I lived with friends in Hollywood and Venice, scored an awesome internship at a PR agency in WeHo and taught some cocktail servers the meaning of bottle service at my little gig at Upper Manhattan Lounge. Everyday was an adventure, seeing new sites, meeting some of the most motivated young individuals of my life and learning how to survive on the West Coast. I saw deserts, mountains, the Pacific Ocean, seals, the U.S. Open of Surfing, bacon-wrapped hotdogs and of course, Lindsay Lohan (the night she got "punched," haha).
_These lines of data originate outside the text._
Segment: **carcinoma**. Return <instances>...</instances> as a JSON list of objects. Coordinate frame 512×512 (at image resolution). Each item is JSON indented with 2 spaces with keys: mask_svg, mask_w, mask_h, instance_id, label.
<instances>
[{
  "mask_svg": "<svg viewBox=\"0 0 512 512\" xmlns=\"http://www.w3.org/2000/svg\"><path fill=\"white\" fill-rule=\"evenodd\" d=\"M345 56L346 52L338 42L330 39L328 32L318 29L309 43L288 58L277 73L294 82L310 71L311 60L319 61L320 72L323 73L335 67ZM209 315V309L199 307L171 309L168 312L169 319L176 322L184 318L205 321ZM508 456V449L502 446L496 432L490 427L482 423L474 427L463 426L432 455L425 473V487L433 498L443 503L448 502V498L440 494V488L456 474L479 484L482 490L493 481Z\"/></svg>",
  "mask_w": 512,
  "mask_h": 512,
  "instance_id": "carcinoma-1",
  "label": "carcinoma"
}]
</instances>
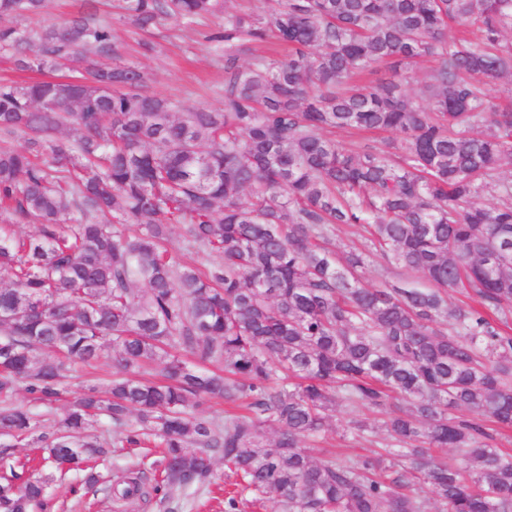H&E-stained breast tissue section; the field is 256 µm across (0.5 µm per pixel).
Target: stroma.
<instances>
[{"instance_id":"stroma-1","label":"stroma","mask_w":512,"mask_h":512,"mask_svg":"<svg viewBox=\"0 0 512 512\" xmlns=\"http://www.w3.org/2000/svg\"><path fill=\"white\" fill-rule=\"evenodd\" d=\"M108 2L99 0V14L111 20L113 34L122 47L125 61L144 72L148 92L182 104L222 107L224 55L206 40L208 34L218 29L220 18L214 17L190 28L182 21L167 18L145 33L129 19L112 15ZM113 371L112 351L107 348L95 364L74 366L60 397L52 404L34 400L23 390L14 401L36 414L43 430L48 431L52 429L56 415L78 393L91 386L106 384ZM351 418L349 409L337 408L321 437L308 444L314 459L372 454L373 445L357 442L350 429ZM145 454L142 448H110L101 468L104 479L92 488L85 485L80 473L53 478L49 482L43 512H224L226 476L221 471L216 473L209 492L203 494L176 491L168 495H152L130 506L113 501L112 483L138 468Z\"/></svg>"}]
</instances>
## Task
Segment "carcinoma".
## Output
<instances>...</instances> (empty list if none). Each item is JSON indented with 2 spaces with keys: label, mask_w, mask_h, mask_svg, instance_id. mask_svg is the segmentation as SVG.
Segmentation results:
<instances>
[{
  "label": "carcinoma",
  "mask_w": 512,
  "mask_h": 512,
  "mask_svg": "<svg viewBox=\"0 0 512 512\" xmlns=\"http://www.w3.org/2000/svg\"><path fill=\"white\" fill-rule=\"evenodd\" d=\"M47 0H0V19L39 15ZM142 30L174 16L223 17L224 108L143 91L112 23L93 4L26 33L0 27L21 69L76 66L84 79L0 83V213L37 224L0 230V429L35 433L10 403L21 387L56 400L74 364L112 346L121 370L75 399L37 435L58 471L108 454L85 434L104 412L114 444L156 443L154 491L235 476L226 512L251 496L278 512H512V454L489 425L512 427V249L487 264L512 227V105L488 84L512 78V0H121ZM282 57L238 63L247 43ZM420 103L405 71L421 62ZM391 77L352 84L373 65ZM77 134L61 136L67 127ZM338 130L392 131L397 142L336 140ZM25 145H4L17 134ZM183 227L198 261L165 247ZM342 225L367 251L338 250ZM418 274L424 288L364 284L370 259ZM469 291L479 307L448 306ZM210 364L224 367L219 374ZM241 402L224 422L200 407ZM343 405L381 413L356 436L386 450L316 461L317 438ZM432 448H453L455 461ZM112 484L146 496L142 475ZM47 482L12 470L0 512L42 505Z\"/></svg>",
  "instance_id": "obj_1"
}]
</instances>
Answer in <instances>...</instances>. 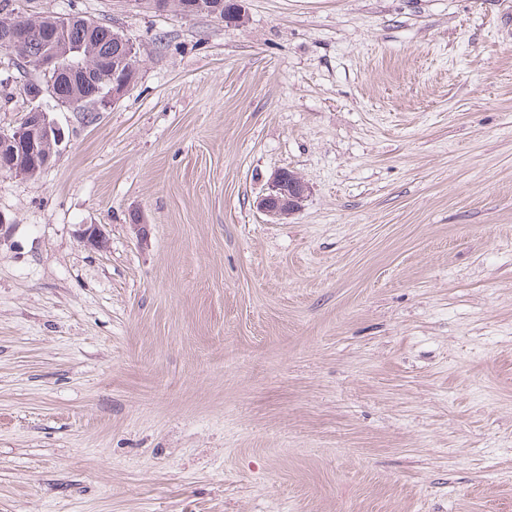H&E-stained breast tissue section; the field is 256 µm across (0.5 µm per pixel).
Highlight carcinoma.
<instances>
[{"mask_svg":"<svg viewBox=\"0 0 512 512\" xmlns=\"http://www.w3.org/2000/svg\"><path fill=\"white\" fill-rule=\"evenodd\" d=\"M69 27H58L62 18L12 16L9 0H0V30L14 26L27 28L28 37L21 45L11 49L16 57V65L21 68L38 69L43 50L50 46L67 55L71 73L53 79V95L58 103L77 102L85 106L93 100L98 74L112 71V66L128 56L133 64H138L137 55L130 54L121 43L118 33L112 27L94 22L93 27L80 24L83 17L74 14Z\"/></svg>","mask_w":512,"mask_h":512,"instance_id":"obj_1","label":"carcinoma"}]
</instances>
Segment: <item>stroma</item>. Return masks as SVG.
Segmentation results:
<instances>
[{
	"label": "stroma",
	"mask_w": 512,
	"mask_h": 512,
	"mask_svg": "<svg viewBox=\"0 0 512 512\" xmlns=\"http://www.w3.org/2000/svg\"><path fill=\"white\" fill-rule=\"evenodd\" d=\"M241 5L11 0L139 71L0 172V512H512V0ZM277 171L267 188V191L256 199V208L264 215L270 218H282L292 214L297 210L304 200L308 191L305 184L297 185L288 181L291 179L297 183H302V178L294 171ZM78 238L88 248L100 249L107 240L105 228L101 224H83L77 231Z\"/></svg>",
	"instance_id": "obj_1"
}]
</instances>
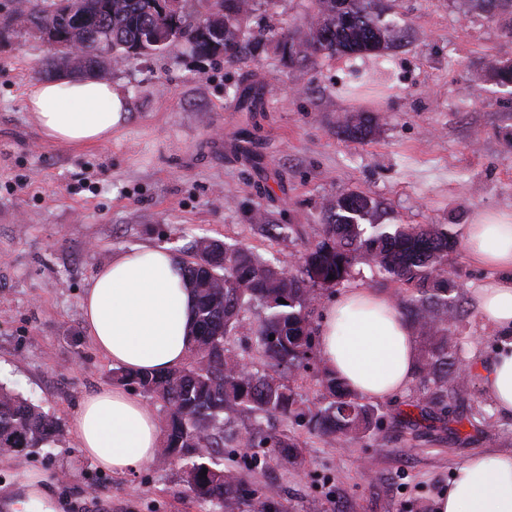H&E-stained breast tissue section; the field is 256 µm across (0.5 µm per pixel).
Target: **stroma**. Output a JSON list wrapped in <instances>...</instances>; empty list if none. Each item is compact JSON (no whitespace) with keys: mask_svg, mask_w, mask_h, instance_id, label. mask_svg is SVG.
Masks as SVG:
<instances>
[{"mask_svg":"<svg viewBox=\"0 0 512 512\" xmlns=\"http://www.w3.org/2000/svg\"><path fill=\"white\" fill-rule=\"evenodd\" d=\"M388 18L404 38L386 57L383 97L342 91L373 66L370 56L291 67L271 45L230 67L176 45L113 68L130 119L110 142L80 149L47 143L25 109L29 87L56 76L52 50L21 22L0 27V383L65 428L52 447L0 454V512L28 471L53 482L63 512H212L176 460L161 454L117 478L67 431L87 394L116 383L81 309L112 254L141 245L176 253L196 235L291 270L321 232L323 204L347 191L380 201L383 223L441 224L458 239L478 214L512 210V90L489 70L512 43V13L471 0H394ZM229 85L259 89L263 111H238ZM362 112L379 120L373 137L338 135L344 116ZM258 208L291 225L288 237L253 224ZM448 276L465 307L450 336L467 365L497 338L473 302L489 273L459 246ZM417 394L413 382L379 402L382 432L341 447L292 416L268 418L267 429L295 439L301 462L275 448L225 449L249 489L237 512H435L471 454L512 448V419L479 375L464 390L470 424L408 421Z\"/></svg>","mask_w":512,"mask_h":512,"instance_id":"obj_1","label":"stroma"}]
</instances>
This summer I also went to Israel with 40 strangers. Random, but another one of the best things I've ever done. In ten days I saw all the common tourist sites (Wailing Wall, Masada, Old Jerusalem) as well as so many little things along our walks through the cities and many, many hikes. They call my program "Israel by Foot" for a reason- I seriously felt like I was at fat camp. Up no later than 6:30 a.m. every day, we'd waste no time. The itinerary never listed less than 5 or 6 activities a day. The exhaustion and jet lag when i returned was insane, but I have so many incredible memories and pictures of the Holy Land, plus the trip was free. It doesn't get any better than that!
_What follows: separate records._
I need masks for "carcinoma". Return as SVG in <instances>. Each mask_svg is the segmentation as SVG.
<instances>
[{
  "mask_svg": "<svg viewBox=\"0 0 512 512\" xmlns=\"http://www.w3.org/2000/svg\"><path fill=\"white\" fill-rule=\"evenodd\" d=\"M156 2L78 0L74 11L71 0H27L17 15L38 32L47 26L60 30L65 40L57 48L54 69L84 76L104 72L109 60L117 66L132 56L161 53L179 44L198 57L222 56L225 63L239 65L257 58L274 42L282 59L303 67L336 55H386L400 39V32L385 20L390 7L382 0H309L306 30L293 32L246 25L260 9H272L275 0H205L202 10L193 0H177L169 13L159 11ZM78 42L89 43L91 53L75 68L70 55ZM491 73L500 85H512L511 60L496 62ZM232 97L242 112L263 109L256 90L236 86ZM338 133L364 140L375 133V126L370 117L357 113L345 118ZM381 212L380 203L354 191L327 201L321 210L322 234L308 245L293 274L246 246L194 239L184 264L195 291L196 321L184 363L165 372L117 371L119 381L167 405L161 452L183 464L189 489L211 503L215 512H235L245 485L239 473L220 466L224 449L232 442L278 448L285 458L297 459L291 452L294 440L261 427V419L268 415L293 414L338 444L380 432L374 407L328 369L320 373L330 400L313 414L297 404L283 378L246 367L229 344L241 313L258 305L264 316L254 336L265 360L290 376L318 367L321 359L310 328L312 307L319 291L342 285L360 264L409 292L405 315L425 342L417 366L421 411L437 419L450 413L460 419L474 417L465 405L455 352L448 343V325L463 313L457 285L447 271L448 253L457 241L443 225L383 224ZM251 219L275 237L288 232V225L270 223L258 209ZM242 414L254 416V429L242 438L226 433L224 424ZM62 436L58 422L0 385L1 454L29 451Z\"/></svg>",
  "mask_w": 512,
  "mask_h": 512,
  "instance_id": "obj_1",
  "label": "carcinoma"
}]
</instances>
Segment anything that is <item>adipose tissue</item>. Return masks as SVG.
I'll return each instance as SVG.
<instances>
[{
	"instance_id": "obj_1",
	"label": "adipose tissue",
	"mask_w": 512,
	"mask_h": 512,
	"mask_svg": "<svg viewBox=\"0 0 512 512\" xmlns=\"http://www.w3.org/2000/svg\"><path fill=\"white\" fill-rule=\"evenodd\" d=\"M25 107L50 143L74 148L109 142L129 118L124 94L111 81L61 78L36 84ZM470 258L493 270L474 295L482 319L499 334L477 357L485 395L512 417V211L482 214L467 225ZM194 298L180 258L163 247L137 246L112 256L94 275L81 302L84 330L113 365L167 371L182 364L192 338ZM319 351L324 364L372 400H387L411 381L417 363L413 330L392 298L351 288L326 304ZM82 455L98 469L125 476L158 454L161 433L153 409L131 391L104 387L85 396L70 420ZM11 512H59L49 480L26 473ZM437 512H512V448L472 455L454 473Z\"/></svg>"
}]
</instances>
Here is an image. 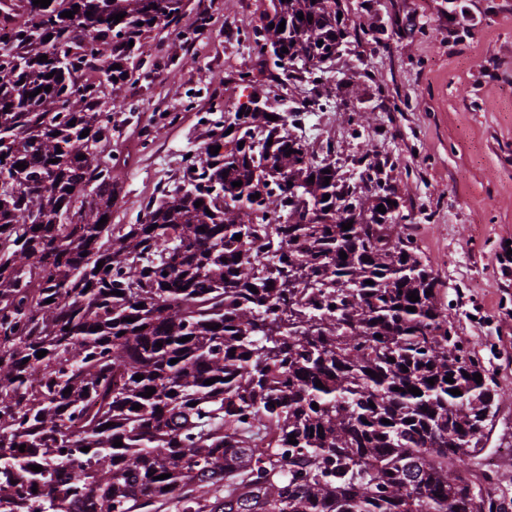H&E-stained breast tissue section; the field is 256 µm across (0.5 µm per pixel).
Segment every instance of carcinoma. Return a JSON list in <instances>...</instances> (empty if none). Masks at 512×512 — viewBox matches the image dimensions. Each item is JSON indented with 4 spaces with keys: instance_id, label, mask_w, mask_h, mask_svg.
I'll use <instances>...</instances> for the list:
<instances>
[{
    "instance_id": "1",
    "label": "carcinoma",
    "mask_w": 512,
    "mask_h": 512,
    "mask_svg": "<svg viewBox=\"0 0 512 512\" xmlns=\"http://www.w3.org/2000/svg\"><path fill=\"white\" fill-rule=\"evenodd\" d=\"M21 8V24L0 8V512H509L512 470L483 469L494 374L380 165L339 178L331 147L290 132L299 113L267 119L246 72L243 113L209 131L182 185L99 229L117 195L100 158L112 112L79 73L99 71L117 108L144 34L181 0ZM341 12L269 0L258 56L323 79L351 36Z\"/></svg>"
}]
</instances>
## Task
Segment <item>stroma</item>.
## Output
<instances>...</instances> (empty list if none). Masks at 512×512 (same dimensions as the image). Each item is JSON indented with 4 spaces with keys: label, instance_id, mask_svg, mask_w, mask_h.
Returning <instances> with one entry per match:
<instances>
[{
    "label": "stroma",
    "instance_id": "1",
    "mask_svg": "<svg viewBox=\"0 0 512 512\" xmlns=\"http://www.w3.org/2000/svg\"><path fill=\"white\" fill-rule=\"evenodd\" d=\"M268 0H188L176 23L148 33L142 62L112 112L103 158L120 181L112 221L179 184L186 157L242 100L240 72L273 111L298 87L261 61L252 29ZM350 35L328 67L341 91L307 113L298 136L333 145L343 177L371 155L390 177L411 232L442 283L460 336L495 372L502 397L489 448H512V0H343ZM474 16L466 27L462 11ZM365 113L360 133L349 112Z\"/></svg>",
    "mask_w": 512,
    "mask_h": 512
}]
</instances>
Before I left for California, I applied to grad school at FIU. I did it without much thought, mostly just to see if I would get accepted. I figured that applying was a good, safe thing to do, just in case I got to California and hated it, and wanted to come back to my old life. This obviously wasn't the case, but I also did it because of that small voice in my head that told me I should get a Masters degree out of the way now, while I'm still young and don't have too many distractions in life. Bachelors degrees aren't as valuable as they once were, and I never want to get stuck because of not having a Masters. While in Israel, I found out that I got accepted into FIU's Global Strategic Communication program. I had a week to decline or accept, which I did from a friend's iPad using the (expensive) wireless service in our Tel Aviv hotel.

Leaving my perfect little life in California made me so sad, but getting a Master's degree is something I need to do. I plan on moving back to LA as soon as I graduate. I'm going full-time, trying to get this degree as fast as possible because I can't wait to get back there. Miami is not such a bad place; I don't hate it, but three years of living here has made me realize that it's not for me. I enjoyed it while it lasted, but returning after seeing something so much better hasn't been easy.
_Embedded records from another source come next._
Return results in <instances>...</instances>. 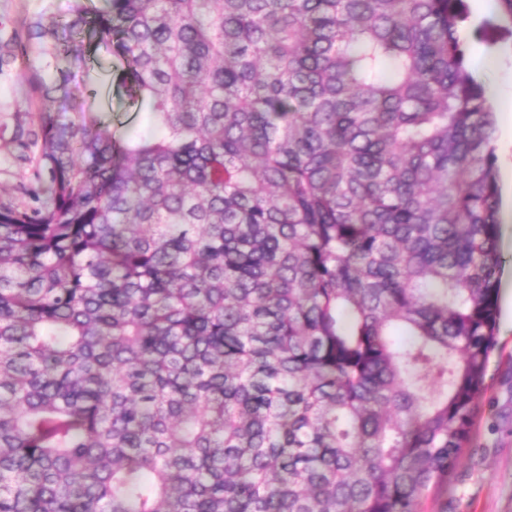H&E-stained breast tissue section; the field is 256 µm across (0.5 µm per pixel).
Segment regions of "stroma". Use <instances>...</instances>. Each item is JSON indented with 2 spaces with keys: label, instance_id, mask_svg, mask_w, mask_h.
Here are the masks:
<instances>
[{
  "label": "stroma",
  "instance_id": "obj_1",
  "mask_svg": "<svg viewBox=\"0 0 512 512\" xmlns=\"http://www.w3.org/2000/svg\"><path fill=\"white\" fill-rule=\"evenodd\" d=\"M96 69L103 120L128 127L141 122L142 113L129 108L117 91L111 56L100 54ZM21 73L17 64L0 73V204L31 210L43 198V183L28 160L34 114L18 92ZM498 342L501 349L488 364V389L479 401L472 441L438 501L448 512H512V325L499 322Z\"/></svg>",
  "mask_w": 512,
  "mask_h": 512
}]
</instances>
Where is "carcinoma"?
<instances>
[{
    "instance_id": "carcinoma-1",
    "label": "carcinoma",
    "mask_w": 512,
    "mask_h": 512,
    "mask_svg": "<svg viewBox=\"0 0 512 512\" xmlns=\"http://www.w3.org/2000/svg\"><path fill=\"white\" fill-rule=\"evenodd\" d=\"M42 0L0 206V512H426L498 349L463 0ZM112 56L144 129L99 113ZM22 67L18 61L0 73V204L33 210L43 198V182L34 176L27 133L34 112L18 93Z\"/></svg>"
}]
</instances>
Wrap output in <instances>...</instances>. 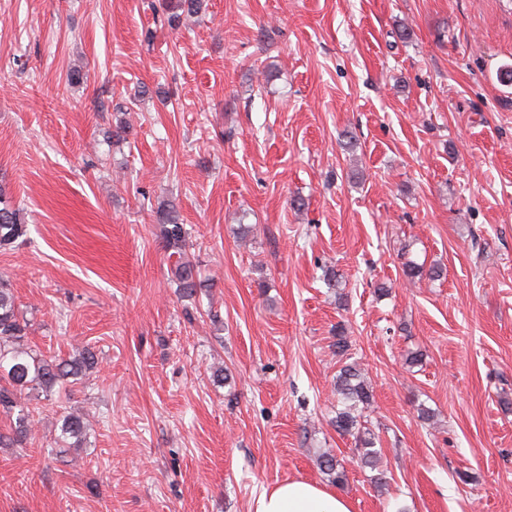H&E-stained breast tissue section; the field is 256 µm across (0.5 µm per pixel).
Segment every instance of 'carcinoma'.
<instances>
[{"mask_svg":"<svg viewBox=\"0 0 512 512\" xmlns=\"http://www.w3.org/2000/svg\"><path fill=\"white\" fill-rule=\"evenodd\" d=\"M4 191L0 188V249H9L26 233L19 210L3 202ZM160 223L164 224L166 247L178 254L176 277L183 294L191 295L197 288L193 277V265L186 260L184 224L179 222L176 212L171 209L160 211ZM404 275L409 280L424 275L434 278L440 273L412 260L404 263ZM26 324L20 321L15 296L6 285L0 283V412L13 418V433L18 442L31 436L30 414L20 404L22 391L29 386L52 390L68 376L94 368L97 357L94 351L85 348L72 359L46 357L24 343ZM336 396L341 409L336 411V429L342 433L356 435L359 457L367 467L378 468L380 450L376 449L375 435L362 430V418L373 403V391L363 375V369L356 362L342 366L336 374ZM88 420L77 413L62 416L61 433L58 440L70 438L77 441L87 435ZM320 466L340 485L346 481L343 464L331 453L320 455Z\"/></svg>","mask_w":512,"mask_h":512,"instance_id":"cac0c4a2","label":"carcinoma"}]
</instances>
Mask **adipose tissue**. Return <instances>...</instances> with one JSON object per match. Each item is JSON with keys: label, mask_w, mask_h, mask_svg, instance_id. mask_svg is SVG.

If I had a mojito for every time I ask myself "What am I doing back here?" I'd already have cirrhosis. I could still be in LA, networking and probably scoring a sweet job through the great contacts I have out there. I mean really, I don't need a Master's degree to be an account planner at an advertising agency, which is what (I think) I want to do. I'm only getting it to be safe, and sometimes when things get really stressful, I wonder if it's all going to be worth it. I hope so. I hope this doesn't turn out to be a waste of two years of my youth. I try to stay positive and busy, distracting myself with Heat games, the few good people I've met here, and doing well in school. But I don't get enjoyment from clubs, tables, bottles, getting wasted and partying until sunrise the way I use to. I feel like I have grown up a bit. Maybe I should be trying a little harder to enjoy, or at least make the best of, my time here, but I just haven't been feeling it. I feel like I'm stuck in a rut, and I feel bad for my friends who have to put up with me. Everything just doesn't feel right since I've been back. But winter break has just begun, and I'm going to try my hardest to have fun and feel better about things. I'm going to work out like crazy, make as much money as possible at work, and surround myself with the people I love and try to be a better friend to them. I see better times ahead.